Раньше пыталась отвоевать у Шаурина свое одиночество, а в эту неделю не знала, куда деться и чем себя занять, чтобы время летело быстрее.
Уже в среду завыла от тоски. Такого чувства никогда раньше не испытывала. Это что-то незнакомое и тревожное, сотканное из нежности, отголосков слов, всех оттенков Ванькиной улыбки и изматывающей жажды. Жажды нового тепла и счастья.
Телефонные звонки и скайп не спасали. Еще больше душу выматывали. Шаурин не мастер долгой и умилительной болтовни по телефону. Не дождешься от него пламенных и впечатлительных речей. Наверное, это профессиональная привычка – говорить конкретно и по делу. Звонил он в основном по вечерам, спрашивал: как прошел день, что ела-пила, во сколько вернулась с работы. В общем, проводил допрос с пристрастием. Говорил, что скучал. От этого внутри становилось тепло. И тоскливо.
Сегодня звонок застал Алёну в постели. Но она не спала. Полусидя устроившись на подушках и зажав под мышкой медведя, читала книгу Ошо. Раз уж выдалась такая возможность решила прочитать ее. Что-то же Шаурин хотел ей сказать, когда вручил это высокодуховное произведение.
— Я, кстати, твою книженцию тут изучаю, — разумеется, сообщила Ване.
— И как успехи? Ты уже пришла к какому-то новому осознанию?
— О, да-а-а, — засмеялась Алёна.
— Давай, говори, что ты там себе выделила.
— Ничего особенного.
— Зачитывай. Что-то же ты отметила.
— Ой, Шаурин! Какой ты иногда нудный! — воскликнула она. В трубке послышался смех. — Сейчас… — Полистала книгу, нашла заложенный между страниц фантик от конфеты. — Слушай. Делайте то, что идёт от вашего чувства, что течёт из вашего сердца, никогда не насилуйте сердце. Никогда не следуйте разуму, ум — это побочный продукт жизни в обществе, к вам настоящему он не относится. Следуйте себе настоящему, изберите в руководители себя настоящего… Вот. Там еще дальше есть, но с этим я бы поспорила. Ты сам вообще зачем ее читал?
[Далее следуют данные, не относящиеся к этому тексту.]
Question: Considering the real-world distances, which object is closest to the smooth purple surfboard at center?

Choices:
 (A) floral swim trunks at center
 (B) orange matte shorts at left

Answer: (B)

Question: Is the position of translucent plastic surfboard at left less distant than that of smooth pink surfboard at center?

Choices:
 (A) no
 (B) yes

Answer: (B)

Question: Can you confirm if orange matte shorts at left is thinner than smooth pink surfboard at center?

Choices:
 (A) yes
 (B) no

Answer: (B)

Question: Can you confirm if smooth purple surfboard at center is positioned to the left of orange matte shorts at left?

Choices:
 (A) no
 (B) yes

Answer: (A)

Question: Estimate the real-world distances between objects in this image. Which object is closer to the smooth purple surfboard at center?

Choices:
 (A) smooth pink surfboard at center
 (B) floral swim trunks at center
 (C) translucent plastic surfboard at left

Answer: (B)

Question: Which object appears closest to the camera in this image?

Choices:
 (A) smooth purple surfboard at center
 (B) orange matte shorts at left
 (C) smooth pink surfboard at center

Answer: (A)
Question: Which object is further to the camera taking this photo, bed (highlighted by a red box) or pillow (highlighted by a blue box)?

— Я ж тебе говорил: страдал жаждой знаний. То философом хотел стать, то физиком-ядерщиком, — снова услышал Алёнкин заливистый смех. — И что же говорит тебе твое чувство?
Алёна примолкла и торжественно прокашлялась.
— Что я очень соскучилась по тебе. Я уже злюсь, а скоро буду плакать. Ты, наверное, специально за тридевять земель умотал, да, Царевич?
— Не грусти, вот вернусь и будет тебе счастье.
— Не вези ты мне золотой и серебряной парчи, ни чёрных соболей сибирских, ни ожерелья бурмицкого, я согласна на цветочек аленький. Приезжай быстрее.
_____
Конечно, не стоило ждать, что Ваня примчится к ней прямо из аэропорта. Нет сомнений, первым делом ему нужно встретиться с отцом, обсудить рабочие вопросы, отчитаться в конце концов о результатах поездки. Главное, чтобы Ваня не свалился на ее голову сюрпризом. Не хотела его встречать в шортах и майке.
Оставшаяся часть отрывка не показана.